La prima: la macchina della amministrazione ha costi molto elevati. In Comune lavorano più di ottocento dipendenti, impegnati in una azienda, sia pure pubblica, che non ha eguali, almeno quanto a dimensioni. In Comune a Cantù - una città che conta poco meno della metà degli abitanti del capoluogo - i dipendenti non raggiungono quota duecento.

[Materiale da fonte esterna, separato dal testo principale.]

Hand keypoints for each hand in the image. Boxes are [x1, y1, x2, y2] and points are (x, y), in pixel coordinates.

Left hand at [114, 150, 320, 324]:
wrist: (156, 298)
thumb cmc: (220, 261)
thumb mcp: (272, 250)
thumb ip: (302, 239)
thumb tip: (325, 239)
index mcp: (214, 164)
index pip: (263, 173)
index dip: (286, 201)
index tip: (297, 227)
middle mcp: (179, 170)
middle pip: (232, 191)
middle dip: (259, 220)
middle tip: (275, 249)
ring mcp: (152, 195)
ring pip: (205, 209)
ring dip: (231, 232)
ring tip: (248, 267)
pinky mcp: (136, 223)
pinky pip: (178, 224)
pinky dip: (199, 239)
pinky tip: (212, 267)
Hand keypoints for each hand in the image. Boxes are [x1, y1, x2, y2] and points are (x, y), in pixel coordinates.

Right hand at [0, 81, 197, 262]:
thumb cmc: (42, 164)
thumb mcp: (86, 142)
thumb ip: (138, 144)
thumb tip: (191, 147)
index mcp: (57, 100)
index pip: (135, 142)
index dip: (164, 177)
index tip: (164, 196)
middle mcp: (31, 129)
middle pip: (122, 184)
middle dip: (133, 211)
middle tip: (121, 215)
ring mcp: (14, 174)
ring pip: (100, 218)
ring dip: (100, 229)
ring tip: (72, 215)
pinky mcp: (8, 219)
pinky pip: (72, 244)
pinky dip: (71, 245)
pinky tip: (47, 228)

La seconda: i servizi costano uno sproposito, e gestirli diventa sempre più una scommessa. Basti pensare a scuole, mense e asili, a cominciare dai nidi, i più costosi in assoluto. Ne parliamo da tanti anni - tutti, a partire da sindaci e assessori che, a differenza di molti politici romani privi del benché minimo senso della realtà, vivono i luoghi che li circondano esattamente come li viviamo noi, che non ricopriamo alcuna carica pubblica. Hanno figli che frequentano i nidi, provengono spesso dal settore privato, sanno cosa significhi sbarcare il lunario. In altre parole vien da pensare che “governare” - sì, governare anche una cittadina di provincia relativamente piccola come la nostra - sia una autentica impresa, roba da chiedersi perché mai uno dovrebbe dedicarcisi.

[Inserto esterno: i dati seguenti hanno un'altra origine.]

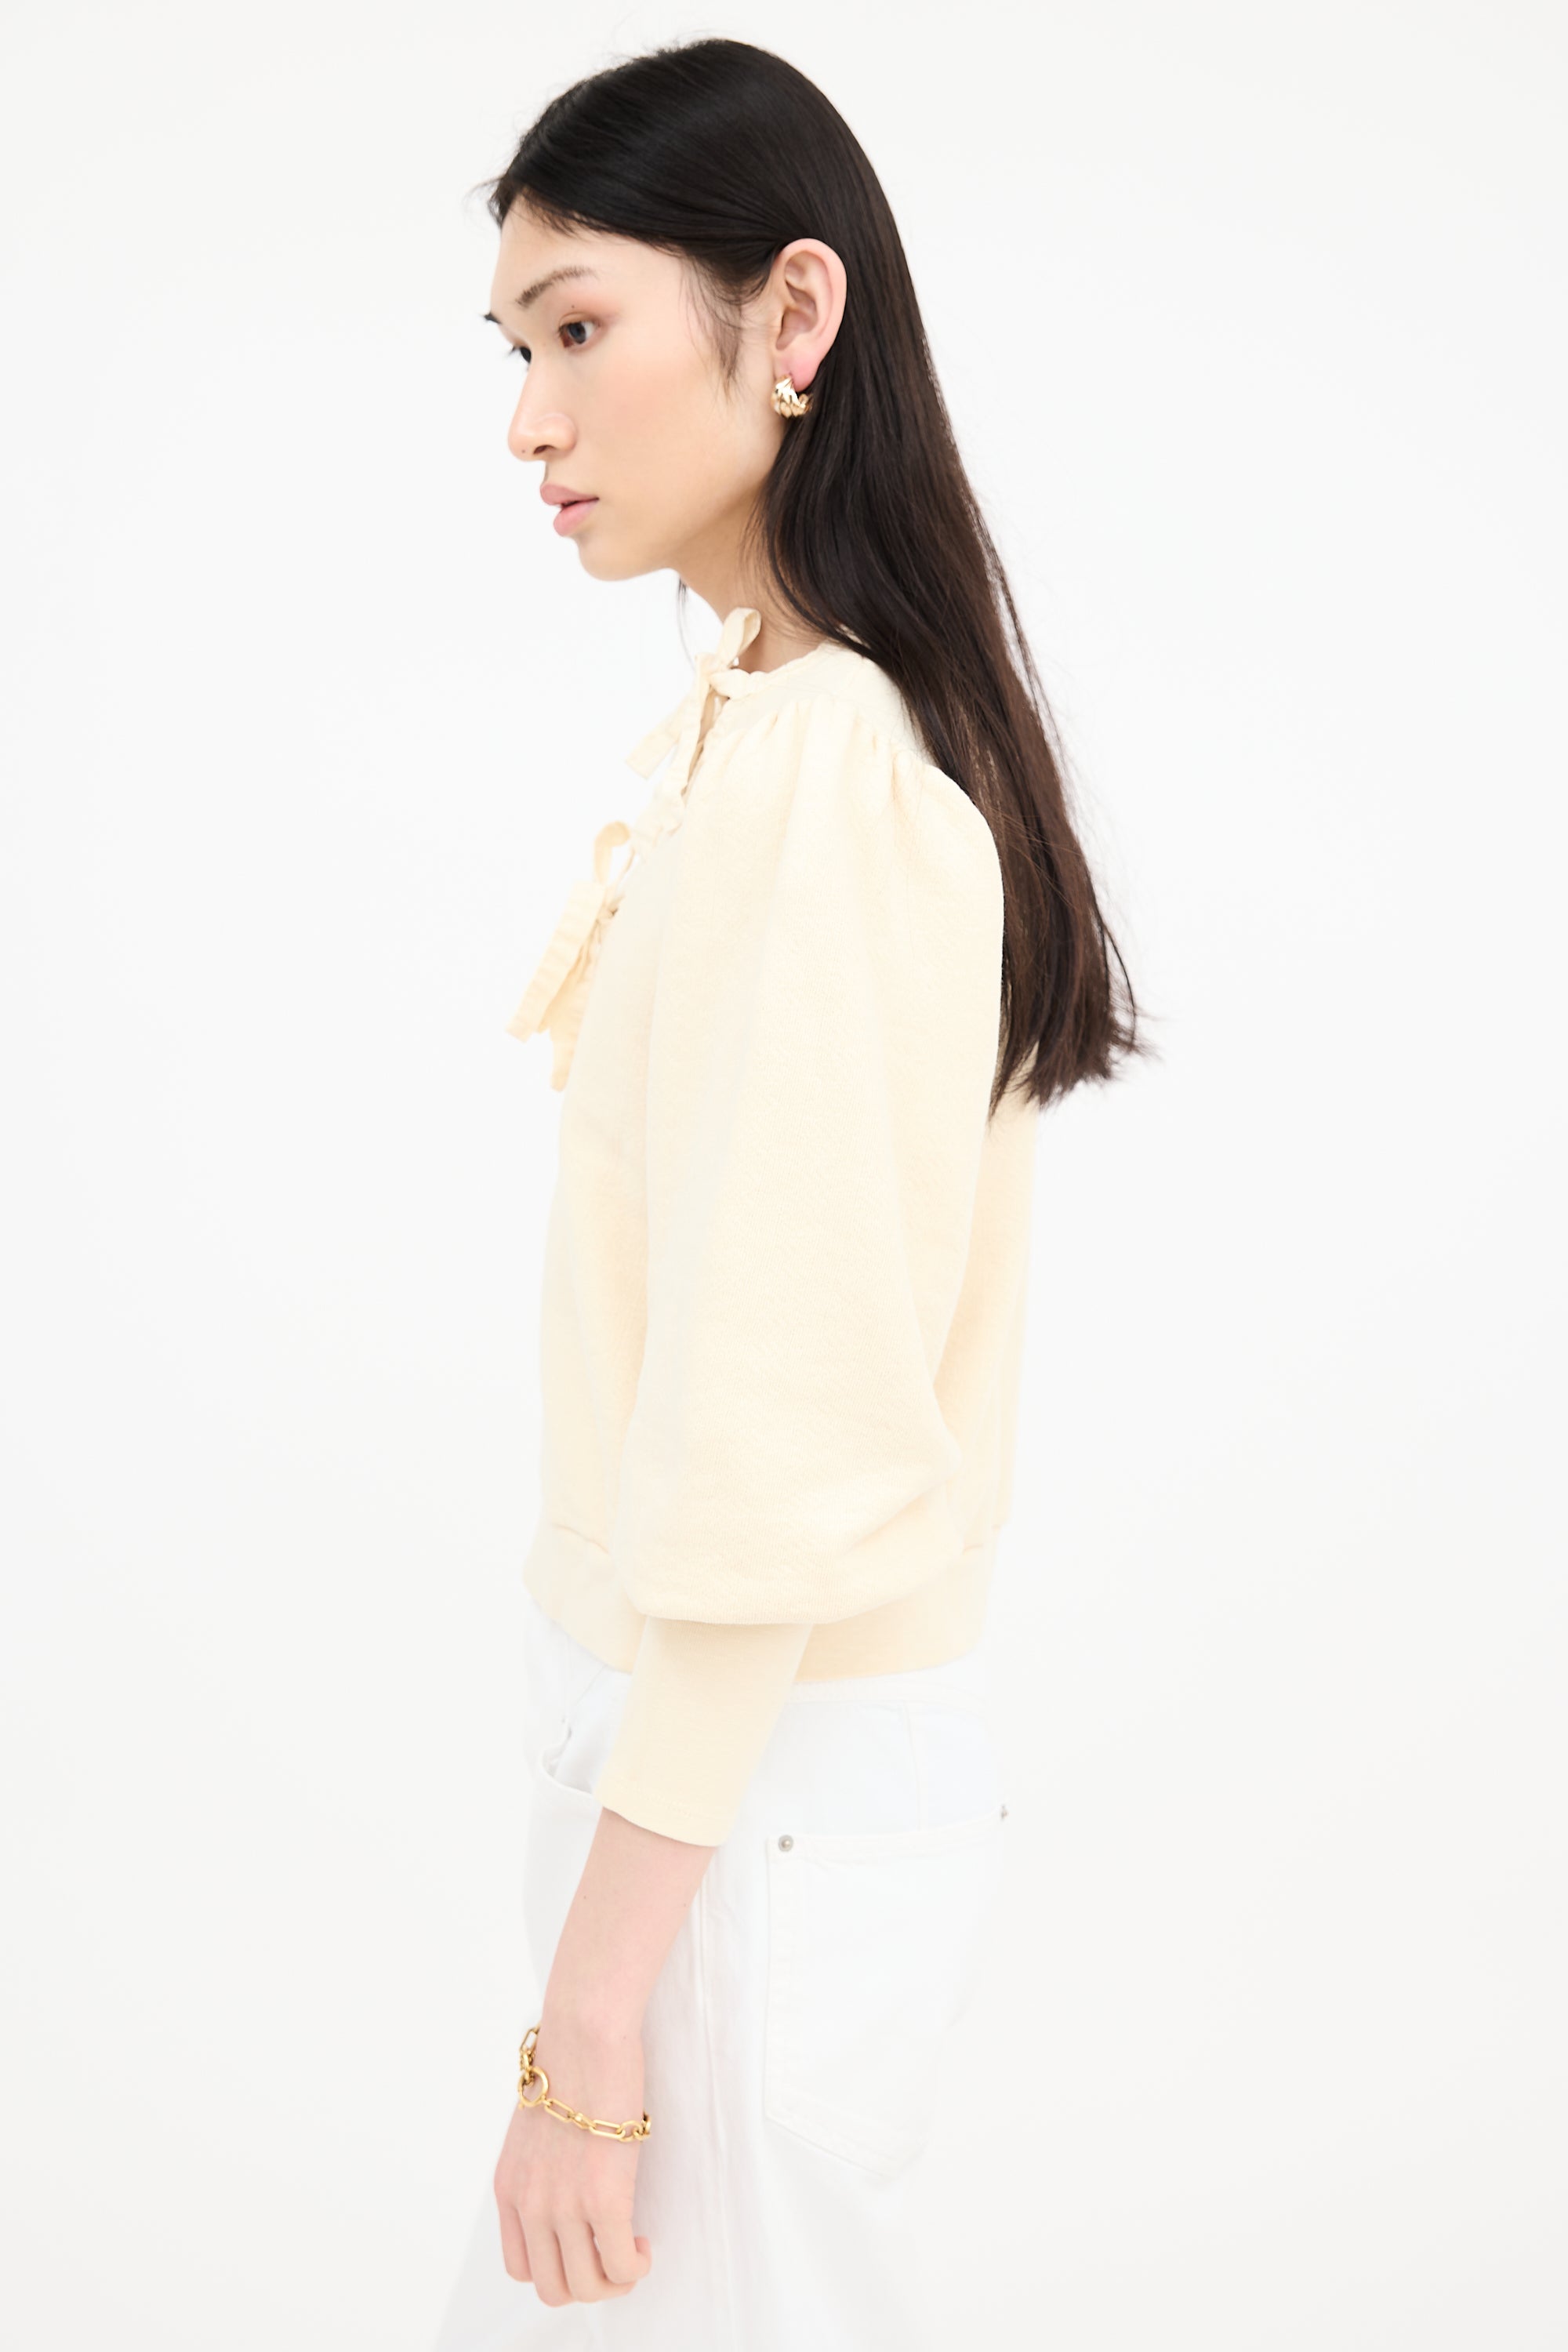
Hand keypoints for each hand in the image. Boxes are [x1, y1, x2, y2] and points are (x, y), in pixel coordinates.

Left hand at [493, 2008, 653, 2305]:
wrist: (584, 2031)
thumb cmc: (570, 2060)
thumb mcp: (535, 2125)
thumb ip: (542, 2163)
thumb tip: (568, 2175)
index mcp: (510, 2187)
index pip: (519, 2266)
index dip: (557, 2268)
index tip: (584, 2247)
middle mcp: (530, 2205)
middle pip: (552, 2286)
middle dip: (588, 2284)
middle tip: (614, 2257)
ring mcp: (564, 2206)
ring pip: (586, 2286)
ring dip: (614, 2280)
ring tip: (632, 2252)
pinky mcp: (604, 2198)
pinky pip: (619, 2264)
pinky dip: (634, 2266)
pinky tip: (643, 2245)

Diversamente non si capirebbe perché, dopo tanti anni di crisi, il numero dei dipendenti comunali sia sempre più o meno lo stesso, il costo dei servizi sia sempre più o meno in aumento, e che in definitiva nessuno - neppure qui, tra “politici” che ci sono vicini anche fisicamente - sia in grado di dare una mano alle famiglie. Oggi un padre che guadagni 2300 euro al mese è un uomo fortunato. Ma con due figli a carico non sarà mai in grado di garantire loro un bel niente.

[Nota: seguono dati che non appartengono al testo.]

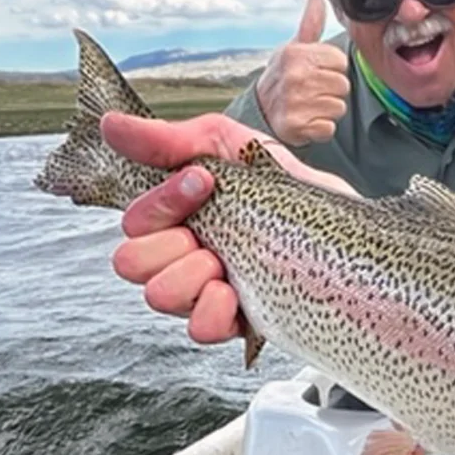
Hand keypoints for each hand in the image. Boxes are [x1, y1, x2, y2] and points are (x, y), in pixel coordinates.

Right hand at [104, 110, 356, 343]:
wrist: (343, 220)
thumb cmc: (283, 185)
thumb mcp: (229, 146)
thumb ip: (168, 140)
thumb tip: (111, 125)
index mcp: (176, 218)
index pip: (134, 221)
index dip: (162, 202)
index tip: (205, 181)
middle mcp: (183, 257)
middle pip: (131, 264)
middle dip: (172, 244)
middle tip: (212, 236)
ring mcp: (207, 291)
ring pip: (160, 296)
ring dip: (193, 275)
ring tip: (227, 264)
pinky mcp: (237, 321)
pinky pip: (200, 330)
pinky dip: (215, 310)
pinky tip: (237, 294)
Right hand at [255, 0, 350, 145]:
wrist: (260, 112)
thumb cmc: (283, 77)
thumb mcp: (293, 48)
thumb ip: (310, 24)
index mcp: (296, 54)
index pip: (340, 61)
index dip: (332, 68)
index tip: (317, 72)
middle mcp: (296, 76)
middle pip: (343, 85)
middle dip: (332, 90)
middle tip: (313, 91)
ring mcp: (297, 102)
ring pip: (339, 107)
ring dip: (328, 110)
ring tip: (310, 105)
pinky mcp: (299, 126)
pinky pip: (329, 127)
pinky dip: (321, 128)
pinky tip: (308, 121)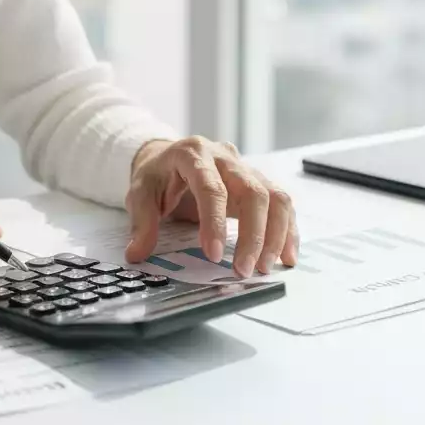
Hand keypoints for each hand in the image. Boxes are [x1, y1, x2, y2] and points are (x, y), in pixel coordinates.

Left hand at [124, 136, 298, 277]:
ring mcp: (245, 167)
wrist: (168, 157)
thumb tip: (137, 253)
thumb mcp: (140, 193)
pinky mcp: (258, 182)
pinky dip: (287, 230)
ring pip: (274, 196)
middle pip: (252, 191)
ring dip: (274, 235)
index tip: (214, 255)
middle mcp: (224, 156)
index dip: (213, 221)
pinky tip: (285, 256)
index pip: (210, 186)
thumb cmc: (156, 175)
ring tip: (264, 267)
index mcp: (193, 154)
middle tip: (244, 270)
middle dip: (252, 235)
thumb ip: (141, 222)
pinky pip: (282, 204)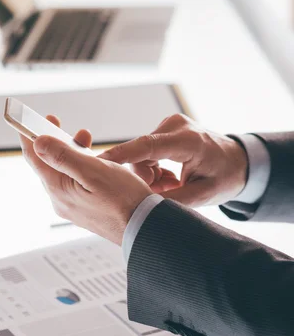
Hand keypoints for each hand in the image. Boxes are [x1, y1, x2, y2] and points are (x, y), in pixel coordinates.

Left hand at [19, 116, 151, 244]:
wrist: (146, 228)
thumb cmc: (126, 201)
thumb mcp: (94, 172)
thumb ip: (64, 157)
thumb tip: (38, 143)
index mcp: (59, 190)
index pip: (34, 158)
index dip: (28, 135)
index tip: (24, 119)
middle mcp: (61, 200)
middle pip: (47, 164)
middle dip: (51, 140)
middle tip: (55, 121)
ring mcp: (73, 206)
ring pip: (62, 172)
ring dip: (69, 151)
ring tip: (83, 137)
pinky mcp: (86, 208)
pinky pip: (73, 182)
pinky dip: (79, 165)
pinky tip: (93, 160)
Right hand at [100, 114, 248, 206]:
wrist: (238, 160)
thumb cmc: (225, 176)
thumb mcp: (203, 195)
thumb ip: (172, 201)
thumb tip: (142, 209)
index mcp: (188, 140)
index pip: (146, 146)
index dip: (120, 154)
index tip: (98, 162)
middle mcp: (175, 126)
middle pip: (139, 156)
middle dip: (144, 178)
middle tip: (167, 191)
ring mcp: (169, 125)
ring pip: (140, 156)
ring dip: (149, 174)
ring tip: (172, 185)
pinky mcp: (164, 129)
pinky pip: (145, 152)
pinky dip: (153, 167)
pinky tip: (170, 177)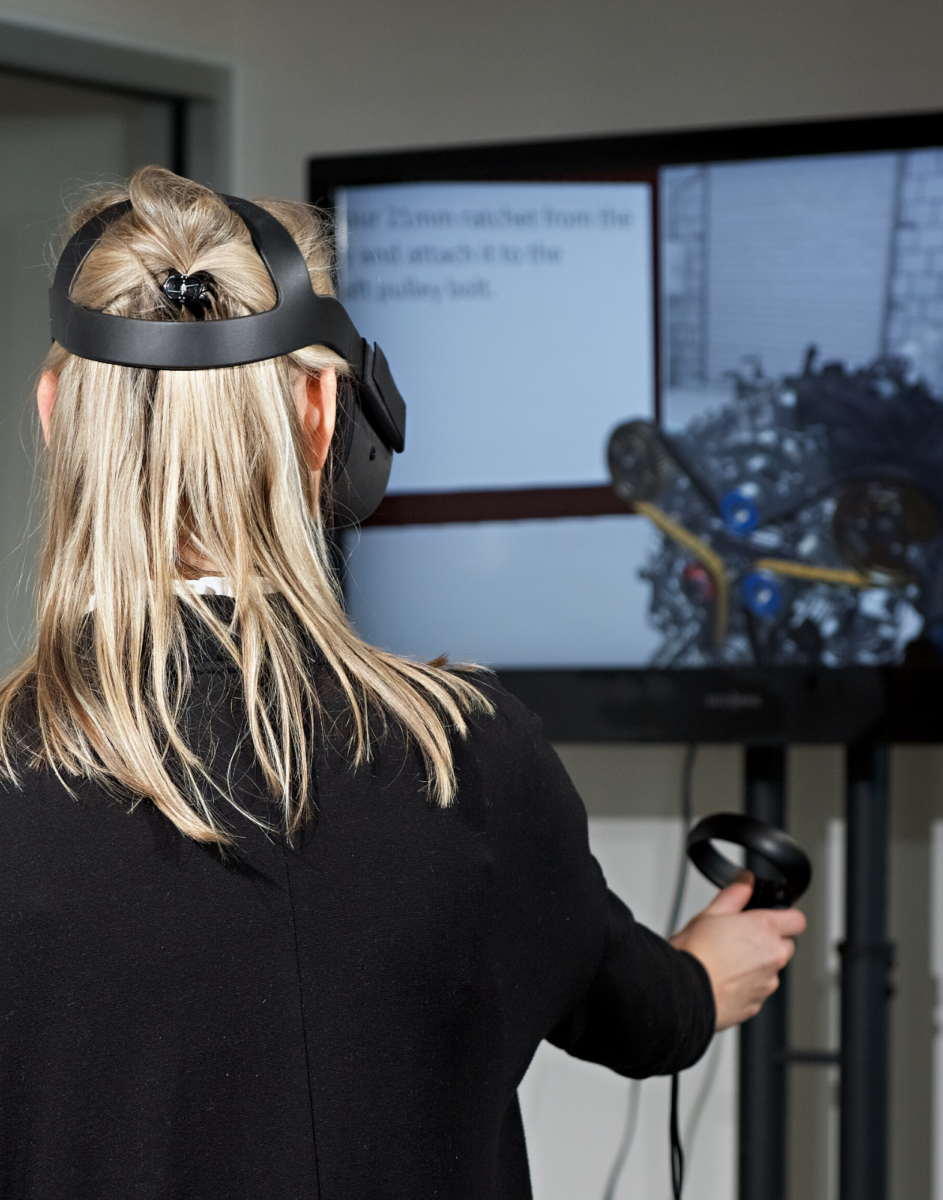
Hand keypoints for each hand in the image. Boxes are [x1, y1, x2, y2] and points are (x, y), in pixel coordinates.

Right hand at [669, 877, 806, 1030]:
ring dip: (757, 965)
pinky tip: (724, 979)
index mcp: (765, 928)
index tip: (772, 919)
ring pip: (771, 969)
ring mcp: (767, 982)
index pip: (797, 920)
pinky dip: (747, 985)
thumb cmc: (695, 952)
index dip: (785, 918)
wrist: (685, 991)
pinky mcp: (757, 1004)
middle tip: (742, 939)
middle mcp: (773, 956)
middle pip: (786, 945)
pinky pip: (758, 990)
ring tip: (727, 962)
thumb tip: (745, 883)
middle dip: (770, 942)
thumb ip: (734, 895)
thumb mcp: (710, 913)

Forse un corso di basket o uno di nuoto (sui 150 euro), senz’altro non entrambi. Di sicuro non lo studio di uno strumento, di sicuro non un viaggio, di sicuro non troppi libri.
Vengono prima l’Imu, il bollo dell’auto, la tassa sui rifiuti, la retta della mensa, il canone tv, l’Irpef. A fine mese non rimane mai niente. È vero: scriviamo sempre le stesse cose. Ma nessuno ascolta. Cent’anni dopo ha ancora ragione Petrolini.